• Document section:
"""

In the ballet world, it’s a huge thing: the men are like kings from when they’re knee-high because they’re so valuable. People want to invest in them. When I started ballet there were only two guys and maybe fifty girls. With the women it was highly competitive.

How do you feel you are evolving as a choreographer?

For me it’s about experience and working with different types of dancers. I think that the experience of choreographing on people who aren’t technically as strong or maybe whose technique is based in modern dance or contemporary ballet has changed the way I create movement. Now it’s more about: “why are we doing this? What does it mean?” It’s as if it was a sentence and I don’t want to have anything in a piece that doesn’t have meaning or a reason. For me now, it has to have some meaning, otherwise it’s empty. 

Who do you look to for choreographic inspiration? 

I love Kenneth McMillan. Having danced some of his works, being coached by the people it was created on, and hearing why they did what they did, I see the process,. Now, when I choreograph, I want things to have meaning. I don’t want it to just be steps. In his work there’s a purpose to everything. Sometimes the greatest moments in McMillan’s work are the quietest. Like that moment in Romeo and Juliet when she sits on the bed. The music is a whirlwind around her and you would think that there isn’t any choreography… but that is the choreography,that moment when you take the music in. I’m amazed by that.

Why do you think women don’t get as many opportunities to choreograph? 

For me personally, coming from a ballet background, I think there just isn’t enough time for women to choreograph. In classics like Swan Lake and Sleeping Beauty, the women are dancing in every act. The men are only in two acts of Swan Lake. In ballet, I think women don’t tend to branch out into choreography as much because they don’t have time and they’re very driven to be ballerinas themselves. I’ve had to sacrifice a bit of being a dancer at ABT because I wanted to choreograph. You can’t do everything. It’s just the way those ballets work. Men have more time and when you have more time you can watch more. That’s how I see it.

What can you tell us about your new piece for the ABT Studio Company?

It’s called Third Wheels. When I was younger I was always surrounded by couples and I was the third wheel. I was going to parties as the third wheel. Then I had a group of friends and we realised that we were always third wheels. So this piece is about those people coming together and having a relationship. I didn’t want to do anything too dark or too sensual for fifteen year olds. I would feel uncomfortable watching that. It has meaning but it’s fun. I’m really proud of the dancers because they’ve risen to the challenge.

"""

• Actions to take:
A) What is the new piece for the ABT Studio Company called, according to the choreography interview?
B) Please write the next part of the choreography interview, picking up after its final sentence.

• Information provided:
"""

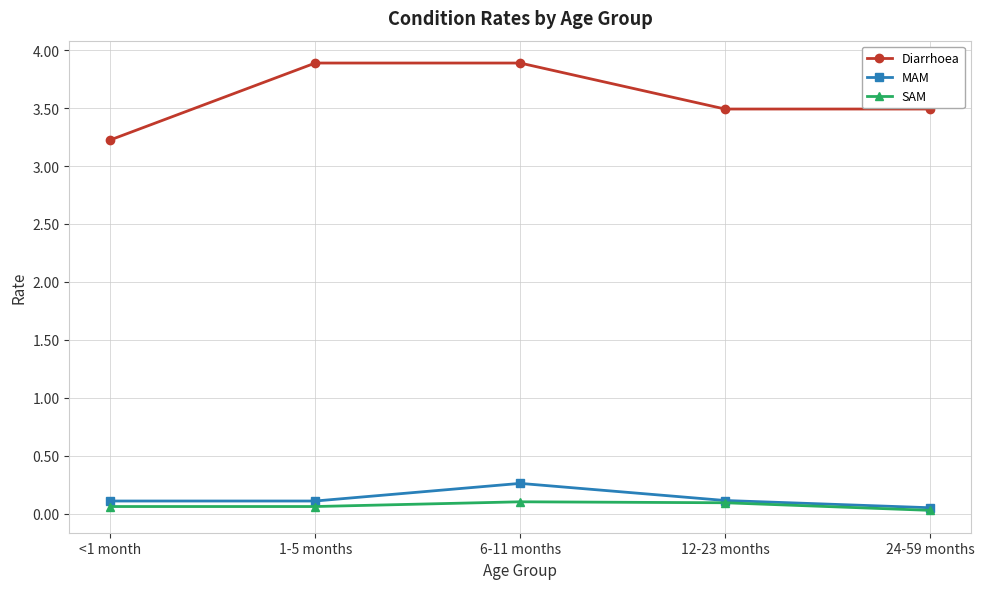

Rank the series at 1-5 months from highest to lowest value.

Diarrhoea, MAM, SAM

"""

• Responses to the exercise:
A) Third Wheels.

B)
Have you thought about stories you’d like to tell through choreography?

I love the book, Le Parfum (Patrick Süskind). It’s a very dark story. I think it would be a wonderful ballet, with the right setting. I like the dark side of it. I think you have to feel a little bit of that to see the beauty of things… too many things now are pretty. When you think about Giselle and Swan Lake, they’re really dark. I think we forget that. It’s all about death and betrayal. 

How do you think a choreographer best tells a story? 

I’m trying to create movement where the vocabulary I use is traditional classical ballet but the way the body is, leaning forward, shows you’re interested in something. So using the movements we do every day in class, the port de bras and the arabesque… So if your hand is open, there can be a desperate quality to it instead of being a “ballet” hand. There’s no mime. The first time I realised how brilliant McMillan was was when I watched some students doing the pas de deux from Romeo and Juliet. They were terrible. They had no coaching but it still looked amazing. They were missing so many elements but because of the way he choreographed it, you still understood what was happening. That’s my inspiration.

What is the next step for you as a choreographer?

I have a few things in the works. I would like to slowly progress, doing more works with ballet companies and slowly build on. I’m not in a hurry. 


Gemma Bond began her dance career with the Royal Ballet in 2000 and moved mid-career to American Ballet Theatre in 2008. She has been choreographing since 2010 when she joined ABT’s Innovation Initiative and has produced works of steadily increasing visibility.